Back on the page
Taking the messy dive into back into writing — like the recovering perfectionist I am.
I had lunch with a friend today.
I arrived 15 minutes late, frazzled and in a tizzy. I hate hate being late. Sure, adhd says I always have more time than I do. It’s not for lack of effort. Being late is not a “cute” quality I admire.
I thought sure, I can jump from zoom-recording my first big solo work presentation to send to a tony robbins-investor company to my first virtual psych eval with a new doctor to somehow wrapping up work in under an hour — saving time for last-minute asks of course! — and make it to lunch with a friend at 12:30 pm, presentable, Ghost leash in hand.
Nailed it.
Poor Sarah ended up waiting for me at the same coffee shop, different location. But we made it together eventually and enjoyed one of those lovely afternoons of meandering conversation where one topic skips to another. And it eventually led us here, to substack, and for me, to writing just to write.

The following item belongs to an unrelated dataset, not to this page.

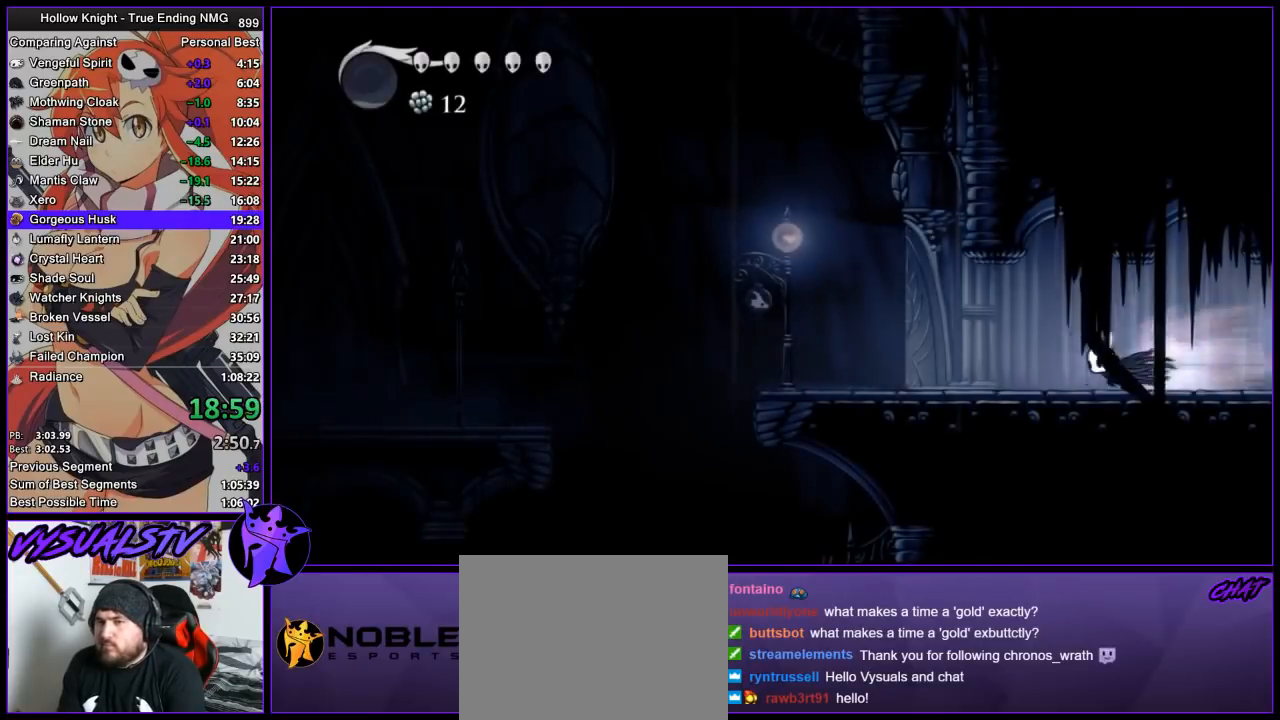
{"buttons": ["R2"], "left_stick": "left", "right_stick": "center", "button_events": [[67, "R2", "down"], [133, "R2", "up"], [200, "R2", "down"], [300, "R2", "up"], [500, "R2", "down"]]}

See, I often start and stop my writing endeavors, petrified to have to stick to one certain topic and set theme (or no one will want to read it! or, what if i lose interest? grow? change?!). Like the mere shifting of the title of this blog — from “What Don’t Tequila” (because what if I’m a girl who right now, doesn’t drink tequila?) to “recoverie” because aren't we all always healing from something?,) a name that came to me after I got home from said lunch today, as I reveled in post-savasana sparks of insight and inspired action.
And the thing is, none of the above things matter to you as a reader (most likely). And they certainly don’t matter to a writer who just needs to freaking write.
When it comes to being a writer who needs to write but doesn’t, there’s a deep sense of uncomfortable longing. An unsettled feeling things aren’t quite right. Expressing myself through words gives fire to my life. Putting ink on the page keeps the blood trickling a bit smoother through my veins. And much like Dumbledor draws memories out of his head with the tip of his wand, gently bottling the bright whisps into little glass bottles around the pensieve, I too must relieve my overactive brain, put to rest the internal kitten clawing at the corners of my heart.
The life of an artist isn’t easy. You’re never free unless you are doing your art. But I guess doing your art is better than drinking a lot or filling up wih chocolate. I often wonder if all the writers who are alcoholics drink a lot because they aren’t writing or are having trouble writing. It’s not because they are writers that they are drinking, but because they are writers who are not writing.
- Natalie Goldberg, Writing Down the Bones
I’m not drinking right now, nor am I addicted to chocolate. But maybe it’s worry. Or anxiety. Or irritability, being unsettled. Whatever it is, I turn to the need to control my “negative” emotions when what I really need is to be set free. This post exists simply because I needed to write it, right now, from my yoga mat on the floor of my second bedroom-turned-home office.
I’m not trying to build a way to pay my bills from these pages but explore — and to me, tonight, this means setting down the mask of perfection and the need to wrap words and sentences into bows. Sometimes they need to just do their own thing. So I’ll let them, right here, back on the page.